§ **Exercise**
Write out the lines from the start of the entries through the line with "Jodie Prenger |" as a numbered list, leaving out any blank lines.

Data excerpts
[Begin]
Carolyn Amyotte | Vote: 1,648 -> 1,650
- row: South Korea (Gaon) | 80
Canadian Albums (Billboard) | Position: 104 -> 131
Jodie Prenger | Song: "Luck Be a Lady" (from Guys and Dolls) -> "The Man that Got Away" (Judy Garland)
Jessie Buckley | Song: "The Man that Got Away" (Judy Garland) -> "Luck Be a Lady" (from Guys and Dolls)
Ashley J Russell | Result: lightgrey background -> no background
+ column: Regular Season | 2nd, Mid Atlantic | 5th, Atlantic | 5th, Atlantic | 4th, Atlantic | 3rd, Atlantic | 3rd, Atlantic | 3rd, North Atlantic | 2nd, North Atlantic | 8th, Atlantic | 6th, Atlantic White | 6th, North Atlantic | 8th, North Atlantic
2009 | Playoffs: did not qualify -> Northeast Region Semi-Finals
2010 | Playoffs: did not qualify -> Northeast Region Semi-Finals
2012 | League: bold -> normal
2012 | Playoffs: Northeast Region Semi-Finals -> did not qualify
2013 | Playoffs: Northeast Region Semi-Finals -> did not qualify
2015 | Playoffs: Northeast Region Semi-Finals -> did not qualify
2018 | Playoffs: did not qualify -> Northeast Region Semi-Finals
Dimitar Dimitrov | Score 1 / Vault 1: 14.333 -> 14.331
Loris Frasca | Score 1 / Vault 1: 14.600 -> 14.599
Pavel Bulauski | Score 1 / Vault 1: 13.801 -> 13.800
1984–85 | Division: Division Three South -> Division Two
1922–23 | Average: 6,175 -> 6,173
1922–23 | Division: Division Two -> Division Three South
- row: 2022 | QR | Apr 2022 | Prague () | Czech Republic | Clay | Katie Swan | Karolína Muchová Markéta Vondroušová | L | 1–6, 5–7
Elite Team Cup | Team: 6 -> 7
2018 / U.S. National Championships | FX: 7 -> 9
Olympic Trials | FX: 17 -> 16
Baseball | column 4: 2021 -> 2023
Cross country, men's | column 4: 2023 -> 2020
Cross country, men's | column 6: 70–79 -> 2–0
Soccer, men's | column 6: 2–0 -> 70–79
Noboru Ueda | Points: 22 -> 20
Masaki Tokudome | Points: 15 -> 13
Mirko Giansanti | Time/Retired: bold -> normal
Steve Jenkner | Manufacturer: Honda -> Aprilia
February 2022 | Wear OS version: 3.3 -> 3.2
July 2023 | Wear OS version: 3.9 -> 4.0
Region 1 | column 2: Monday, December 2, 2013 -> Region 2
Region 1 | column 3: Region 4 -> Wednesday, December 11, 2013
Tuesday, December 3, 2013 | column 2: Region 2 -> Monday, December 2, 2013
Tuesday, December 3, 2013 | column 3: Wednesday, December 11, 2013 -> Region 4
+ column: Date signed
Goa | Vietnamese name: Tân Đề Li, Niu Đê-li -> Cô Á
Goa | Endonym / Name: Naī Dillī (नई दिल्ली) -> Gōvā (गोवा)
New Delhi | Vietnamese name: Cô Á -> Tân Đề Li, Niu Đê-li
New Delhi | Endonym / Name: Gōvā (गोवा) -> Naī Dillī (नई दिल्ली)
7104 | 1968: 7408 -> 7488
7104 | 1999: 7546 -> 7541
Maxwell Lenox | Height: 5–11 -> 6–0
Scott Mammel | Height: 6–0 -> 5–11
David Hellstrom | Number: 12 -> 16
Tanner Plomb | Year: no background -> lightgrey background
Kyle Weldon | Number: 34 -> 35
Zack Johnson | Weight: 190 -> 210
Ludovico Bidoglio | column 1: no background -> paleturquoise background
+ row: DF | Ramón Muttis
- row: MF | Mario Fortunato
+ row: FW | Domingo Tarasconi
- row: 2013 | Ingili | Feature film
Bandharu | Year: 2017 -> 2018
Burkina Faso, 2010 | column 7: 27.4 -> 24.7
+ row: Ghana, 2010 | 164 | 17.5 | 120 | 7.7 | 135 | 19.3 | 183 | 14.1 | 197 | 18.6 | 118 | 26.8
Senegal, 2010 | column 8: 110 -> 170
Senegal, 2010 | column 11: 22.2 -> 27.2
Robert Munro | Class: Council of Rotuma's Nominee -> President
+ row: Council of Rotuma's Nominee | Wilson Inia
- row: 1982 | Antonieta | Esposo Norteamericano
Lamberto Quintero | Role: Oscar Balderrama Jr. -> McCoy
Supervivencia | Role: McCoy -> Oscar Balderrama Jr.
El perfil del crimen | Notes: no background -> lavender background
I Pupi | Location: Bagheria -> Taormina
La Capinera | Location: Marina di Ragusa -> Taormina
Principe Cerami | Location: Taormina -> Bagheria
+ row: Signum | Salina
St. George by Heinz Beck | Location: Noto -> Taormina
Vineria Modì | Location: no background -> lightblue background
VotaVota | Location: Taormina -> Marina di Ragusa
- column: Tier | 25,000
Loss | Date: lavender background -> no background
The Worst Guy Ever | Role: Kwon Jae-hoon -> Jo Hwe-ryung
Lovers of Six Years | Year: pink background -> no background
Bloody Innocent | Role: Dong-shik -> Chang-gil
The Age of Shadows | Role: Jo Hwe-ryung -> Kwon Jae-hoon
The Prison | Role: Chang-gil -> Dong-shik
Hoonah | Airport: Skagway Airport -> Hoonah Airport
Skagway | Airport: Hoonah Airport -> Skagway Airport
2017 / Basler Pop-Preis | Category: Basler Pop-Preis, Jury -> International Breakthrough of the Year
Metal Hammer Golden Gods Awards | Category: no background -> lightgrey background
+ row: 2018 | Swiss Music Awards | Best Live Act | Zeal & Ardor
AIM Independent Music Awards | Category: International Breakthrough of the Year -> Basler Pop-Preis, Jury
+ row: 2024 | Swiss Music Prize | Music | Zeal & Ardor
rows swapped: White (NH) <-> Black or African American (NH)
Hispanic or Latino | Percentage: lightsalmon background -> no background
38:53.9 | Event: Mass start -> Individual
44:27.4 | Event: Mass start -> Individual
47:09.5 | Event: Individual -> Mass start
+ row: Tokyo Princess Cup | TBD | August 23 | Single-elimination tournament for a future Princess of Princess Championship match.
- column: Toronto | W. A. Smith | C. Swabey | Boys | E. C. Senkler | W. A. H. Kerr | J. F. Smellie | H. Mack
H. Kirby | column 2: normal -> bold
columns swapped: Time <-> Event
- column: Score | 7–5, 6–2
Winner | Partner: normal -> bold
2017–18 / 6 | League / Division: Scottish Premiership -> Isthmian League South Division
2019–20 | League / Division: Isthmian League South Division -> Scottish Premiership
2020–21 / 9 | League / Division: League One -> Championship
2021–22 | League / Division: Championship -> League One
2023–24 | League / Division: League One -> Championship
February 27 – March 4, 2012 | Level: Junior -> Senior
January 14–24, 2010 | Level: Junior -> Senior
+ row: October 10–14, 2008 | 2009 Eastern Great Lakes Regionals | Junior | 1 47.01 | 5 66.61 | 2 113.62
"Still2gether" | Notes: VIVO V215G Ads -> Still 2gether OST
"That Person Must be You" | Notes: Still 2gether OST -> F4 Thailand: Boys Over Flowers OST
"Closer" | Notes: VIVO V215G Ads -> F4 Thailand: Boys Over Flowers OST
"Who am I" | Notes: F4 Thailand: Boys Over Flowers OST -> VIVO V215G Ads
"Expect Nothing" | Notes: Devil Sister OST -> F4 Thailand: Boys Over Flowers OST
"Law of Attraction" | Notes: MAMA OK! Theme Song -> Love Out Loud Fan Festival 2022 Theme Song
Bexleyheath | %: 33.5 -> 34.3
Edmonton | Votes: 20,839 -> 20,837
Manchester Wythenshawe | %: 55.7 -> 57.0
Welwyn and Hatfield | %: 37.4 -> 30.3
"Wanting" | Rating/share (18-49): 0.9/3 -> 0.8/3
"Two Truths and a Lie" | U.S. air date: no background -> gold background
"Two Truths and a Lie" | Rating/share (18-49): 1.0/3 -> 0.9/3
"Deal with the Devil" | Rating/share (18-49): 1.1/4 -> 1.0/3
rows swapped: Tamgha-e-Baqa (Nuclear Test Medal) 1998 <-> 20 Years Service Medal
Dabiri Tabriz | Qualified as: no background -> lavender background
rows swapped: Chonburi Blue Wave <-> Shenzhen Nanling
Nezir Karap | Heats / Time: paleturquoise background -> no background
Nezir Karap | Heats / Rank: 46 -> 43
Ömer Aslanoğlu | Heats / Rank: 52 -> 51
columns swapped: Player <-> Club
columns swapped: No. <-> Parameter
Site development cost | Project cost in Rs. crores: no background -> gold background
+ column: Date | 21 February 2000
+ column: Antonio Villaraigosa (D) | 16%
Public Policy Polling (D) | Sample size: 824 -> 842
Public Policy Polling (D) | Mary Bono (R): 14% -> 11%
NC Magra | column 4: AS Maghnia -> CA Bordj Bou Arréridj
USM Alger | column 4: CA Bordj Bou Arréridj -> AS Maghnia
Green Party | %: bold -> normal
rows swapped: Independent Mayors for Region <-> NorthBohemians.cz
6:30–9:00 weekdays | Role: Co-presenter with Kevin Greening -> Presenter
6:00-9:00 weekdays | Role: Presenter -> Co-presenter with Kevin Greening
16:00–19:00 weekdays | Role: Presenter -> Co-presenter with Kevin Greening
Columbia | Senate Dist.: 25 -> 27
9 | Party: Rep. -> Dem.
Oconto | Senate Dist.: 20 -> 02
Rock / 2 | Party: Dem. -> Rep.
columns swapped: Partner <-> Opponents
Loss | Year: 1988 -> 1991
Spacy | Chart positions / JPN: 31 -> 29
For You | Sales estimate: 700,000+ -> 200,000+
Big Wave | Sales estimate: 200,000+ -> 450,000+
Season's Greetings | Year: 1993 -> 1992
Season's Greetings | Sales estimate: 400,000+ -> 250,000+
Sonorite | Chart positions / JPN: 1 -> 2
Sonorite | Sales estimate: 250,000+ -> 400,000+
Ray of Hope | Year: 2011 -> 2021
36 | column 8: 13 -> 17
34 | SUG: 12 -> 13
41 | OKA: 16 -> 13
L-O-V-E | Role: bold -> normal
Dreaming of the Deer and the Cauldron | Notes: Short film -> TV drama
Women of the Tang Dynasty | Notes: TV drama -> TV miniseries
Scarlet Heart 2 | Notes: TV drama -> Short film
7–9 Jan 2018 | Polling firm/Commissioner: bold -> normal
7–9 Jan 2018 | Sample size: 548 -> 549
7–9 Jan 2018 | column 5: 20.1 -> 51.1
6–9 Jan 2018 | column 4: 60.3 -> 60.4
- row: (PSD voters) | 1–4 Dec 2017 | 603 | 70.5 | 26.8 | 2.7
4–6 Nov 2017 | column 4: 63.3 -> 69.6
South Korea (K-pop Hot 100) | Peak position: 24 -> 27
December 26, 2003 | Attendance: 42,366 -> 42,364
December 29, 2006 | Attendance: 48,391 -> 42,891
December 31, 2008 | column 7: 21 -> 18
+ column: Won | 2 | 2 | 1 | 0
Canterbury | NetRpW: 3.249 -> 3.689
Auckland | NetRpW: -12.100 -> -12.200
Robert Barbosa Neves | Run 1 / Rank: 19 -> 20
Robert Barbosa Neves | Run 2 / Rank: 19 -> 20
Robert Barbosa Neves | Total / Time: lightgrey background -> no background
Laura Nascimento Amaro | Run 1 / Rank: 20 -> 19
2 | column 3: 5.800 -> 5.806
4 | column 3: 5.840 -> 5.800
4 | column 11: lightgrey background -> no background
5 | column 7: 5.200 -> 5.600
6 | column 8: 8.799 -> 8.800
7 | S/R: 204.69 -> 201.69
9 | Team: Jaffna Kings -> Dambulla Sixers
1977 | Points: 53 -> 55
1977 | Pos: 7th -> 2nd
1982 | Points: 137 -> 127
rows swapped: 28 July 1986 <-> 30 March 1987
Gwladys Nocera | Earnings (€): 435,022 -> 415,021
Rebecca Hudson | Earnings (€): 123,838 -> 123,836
[End]
§ **Output for this task**
1. Carolyn Amyotte | Vote: 1,648 -> 1,650
2. - row: South Korea (Gaon) | 80
3. Canadian Albums (Billboard) | Position: 104 -> 131
4. Jodie Prenger | Song: "Luck Be a Lady" (from Guys and Dolls) -> "The Man that Got Away" (Judy Garland)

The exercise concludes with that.